How do we give HIV-infected patients an opportunity to a longer life? The surgeons at Johns Hopkins University Medical Center have found a way. For the first time in the U.S., surgeons have transplanted a kidney and liver from a dead donor who was HIV-positive, and put them into two HIV-positive recipients.
With roughly 122,000 people on the transplant waiting list in the country at any given time, this advancement in medical history will now give doctors the chance to utilize organs of 1,000 additional donors a year.
“This is an unbelievably exciting day for our hospital and our team, but more importantly for patients living with both HIV and end-stage organ disease. For these individuals, this could mean a new chance at life,” says Dr. Dorry L. Segev, lead surgeon and professor of surgery at the Johns Hopkins University School of Medicine.
Segev and his team are working to ensure that their patients stay as healthy as possible. Out of the two that underwent surgery, the patient that received the kidney, 30 years after contracting HIV, is already home, while the other patient that received the liver after being HIV-positive for 25 years, remains in the hospital, but is “functioning extremely well,” according to Dr. Christine Durand, an infectious disease specialist at Johns Hopkins.

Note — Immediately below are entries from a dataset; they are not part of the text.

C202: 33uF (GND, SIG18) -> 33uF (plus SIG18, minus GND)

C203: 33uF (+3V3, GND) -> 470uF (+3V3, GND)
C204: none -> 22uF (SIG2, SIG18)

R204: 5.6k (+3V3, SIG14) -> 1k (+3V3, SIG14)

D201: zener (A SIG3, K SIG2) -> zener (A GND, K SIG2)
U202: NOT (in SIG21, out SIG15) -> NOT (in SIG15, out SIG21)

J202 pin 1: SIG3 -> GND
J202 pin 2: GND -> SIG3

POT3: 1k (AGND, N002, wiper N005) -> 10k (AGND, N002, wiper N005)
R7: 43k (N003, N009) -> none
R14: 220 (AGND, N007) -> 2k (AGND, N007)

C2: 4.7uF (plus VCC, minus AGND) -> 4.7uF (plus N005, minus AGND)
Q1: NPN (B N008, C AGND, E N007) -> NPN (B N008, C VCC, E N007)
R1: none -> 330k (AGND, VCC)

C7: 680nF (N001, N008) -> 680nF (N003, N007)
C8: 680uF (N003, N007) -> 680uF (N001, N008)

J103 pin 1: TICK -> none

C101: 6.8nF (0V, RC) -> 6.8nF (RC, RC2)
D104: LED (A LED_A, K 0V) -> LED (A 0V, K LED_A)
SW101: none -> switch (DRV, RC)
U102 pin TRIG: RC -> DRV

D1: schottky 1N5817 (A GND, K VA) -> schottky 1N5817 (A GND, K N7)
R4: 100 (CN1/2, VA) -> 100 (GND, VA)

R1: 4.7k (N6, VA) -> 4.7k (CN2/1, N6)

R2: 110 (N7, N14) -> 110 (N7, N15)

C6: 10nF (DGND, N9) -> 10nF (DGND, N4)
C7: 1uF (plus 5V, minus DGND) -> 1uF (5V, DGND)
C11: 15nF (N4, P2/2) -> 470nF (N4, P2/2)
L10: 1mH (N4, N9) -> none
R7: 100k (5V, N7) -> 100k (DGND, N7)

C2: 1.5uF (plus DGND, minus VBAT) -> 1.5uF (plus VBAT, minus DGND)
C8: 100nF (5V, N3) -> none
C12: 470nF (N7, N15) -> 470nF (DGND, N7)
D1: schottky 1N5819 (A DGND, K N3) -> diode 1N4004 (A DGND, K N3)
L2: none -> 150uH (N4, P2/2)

The team at John Hopkins hoped to follow through with the surgery six years ago after realizing the amount of people that were dying while waiting for an organ donor. However, they were forbidden from acting on the plans, as back in 1988, the National Organ Transplant Act (NOTA) made it illegal for HIV patients to donate organs.
The surgeries were finally made possible following the recent approval of the HIV Organ Policy Equity (HOPE) Act of 2013 by the United Network for Organ Sharing, which lifted NOTA’s ban. For the first time since the AIDS outbreak in the 1980s, advances in antiretroviral drugs have lessened the toll of the symptoms of people suffering from the disease — although, research found that the drugs often causes liver and kidney failure.
Unsurprisingly, the medical team at Johns Hopkins has their hands full, as the waiting list for the transplants have grown tremendously since the success of the experiment. Surgeons have developed techniques and protocols to make sure that the HIV virus doesn’t spread to the medical team, and they’re hoping to continue the surgeries in an effort to save the 500 to 600 HIV-positive patients that need an organ donor.
Although this may seem to only be beneficial to HIV-positive candidates, physicians are hoping that there will be a reduced wait time for all transplant patients. Moreover, this milestone could lead to similar surgeries for patients infected with other diseases, such as hepatitis C.